To be honest, the lunch might have been too much fun, because with all the laughter and, let’s be honest, other wines, I neither took notes nor have as clear a recollection of this as I would like. What I do remember was a wine whose minerals had almost precipitated into chalk particles and whose fruit had turned to musty, incense like spices. Still an elegant sup with a very light start and a mouth watering finish and flavourful but dry as a bone in the middle. As so often happens, I found myself wishing I had met this bottle 20 years ago.
This is an absolutely class wine, one of the very best manzanilla pasadas you will find and one that just seems to get better and better every time I happen across a bottle.

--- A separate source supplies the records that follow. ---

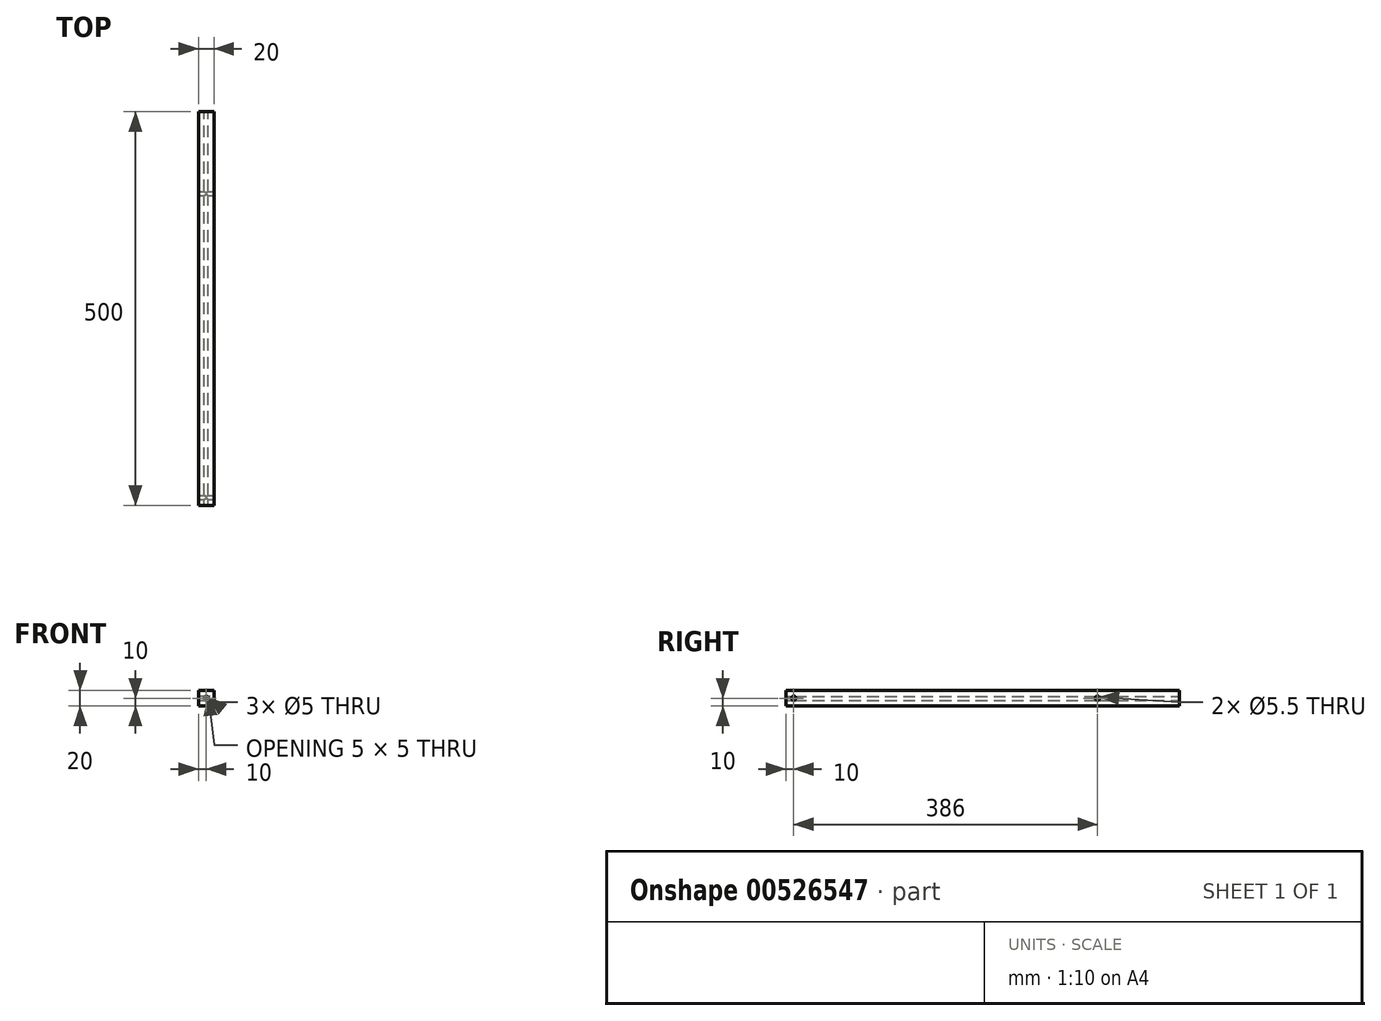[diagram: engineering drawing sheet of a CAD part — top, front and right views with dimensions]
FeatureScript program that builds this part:
annotation { "Feature Type Name" : "Feature", "Feature Type Description" : "" }
export const myFeature = defineFeature(function(context is Context, id is Id, definition is map)
    precondition{}
    {
        {
            var Q0;
            Q0=qCreatedBy(makeId("Front.planeOp"),FACE);
            var sketch = newSketch(context, id + "F0", { "sketchPlane" : qUnion([Q0])});
            skLineSegment(sketch, "E0.bottom", {"start": v(-10, 10) * mm, "end": v(10, 10) * mm});
            skLineSegment(sketch, "E0.top", {"start": v(-10, -10) * mm, "end": v(10, -10) * mm});
            skLineSegment(sketch, "E0.left", {"start": v(-10, 10) * mm, "end": v(-10, -10) * mm});
            skLineSegment(sketch, "E0.right", {"start": v(10, 10) * mm, "end": v(10, -10) * mm});
            skPoint(sketch, "E0.middle", {"position": v(0, 0) * mm});
            skCircle(sketch, "E1", {"center": v(0, 0) * mm, "radius": 2.5 * mm});
            skSolve(sketch);
        }
        {
            var Q0;
            Q0 = qSketchRegion(id + "F0", true);
            extrude(context, id + "F1", {"entities" : qUnion([Q0]), "endBound" : BoundingType.SYMMETRIC, "depth" : 500 * mm, "offsetDistance" : 25 * mm});
        }
        {
            var Q0;
            Q0=makeQuery(id+"F1.opExtrude","SWEPT_FACE",FACE,{"disambiguationData":[OSD([sQuery(id+"F0.wireOp",EDGE,"E0.right")])]});
            var sketch = newSketch(context, id + "F2", { "sketchPlane" : qUnion([Q0])});
            skCircle(sketch, "E2", {"center": v(-240, 0) * mm, "radius": 2.75 * mm});
            skPoint(sketch, "E2.centerSnap0", {"position": v(-250, 0) * mm});
            skCircle(sketch, "E3", {"center": v(146, 0) * mm, "radius": 2.75 * mm});
            skSolve(sketch);
        }
        {
            var Q0;
            Q0 = qSketchRegion(id + "F2", true);
            extrude(context, id + "F3", {"entities" : qUnion([Q0]), "operationType" : NewBodyOperationType.REMOVE, "oppositeDirection" : true, "depth" : 20 * mm, "offsetDistance" : 25 * mm});
        }
    });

It has a beautiful rich colour which is very nicely shown off by the clear glass bottle and as a result just looks incredibly appetising. The nose is no less inviting: wonderfully savoury, with a combination of sea-air, haybales and spices and herbs (an old spice box from the back of the larder).
And it certainly doesn’t disappoint when you tire of swirling it around the glass and finally take a glug. The profile is superbly elegant: a sharp, zingy start and a long fresh, mouth watering finish, with no edges in between but rather a smooth crescendo to a very intense mouthful of flavours. Savoury, spicey, umami and sweet like a meaty, tomatoey curry sauce – one of those curries with stewed apricots in them. It is the intensity, depth and completeness of those flavours – foreshadowed in the nose – that for me really set this wine apart.
Anyway, this bottle was gone in a blink of an eye. Must get myself two or three more!
A growing obsession with these perfect little bottles, packed to the brim with zingy, zesty manzanilla (pasada) and emblazoned with beautiful creatures of fur and feather.
This was the pioneer in the en rama stakes, and in the seasonal saca stakes – they started these in 1999 (my little collection representa only four and a half of the nineteen years of sacas). More importantly it is one of the very top manzanillas around: full of character, ageworthy and subtly different as each season comes along.
Looking forward to the 20th anniversary celebrations next year (hint)!
Had lunch at Surtopia yesterday. It was fantastic as always, a superb carpaccio de tarantelo in particular. But the wines I had just blew me away, starting with this absolutely superb manzanilla pasada.
No apple or chamomile here, pure savoury power from start to finish. Beautiful colour – they are quite right to sell this in a clear glass bottle – an intense, dark gold. Then it has a nose of salty spices and vegetables that every time I put nose to glass reminds me of a Bombay Aloo. But the sensations really start when you straighten the elbow: a really intense palate with a zingy start, intense spice, a kind of stewed richness, clove like and bitterness and really intense zing, heat on the tongue at the finish.
If you are looking for something fruity look elsewhere, but this is a pure thoroughbred manzanilla pasada and a glorious wine on any measure.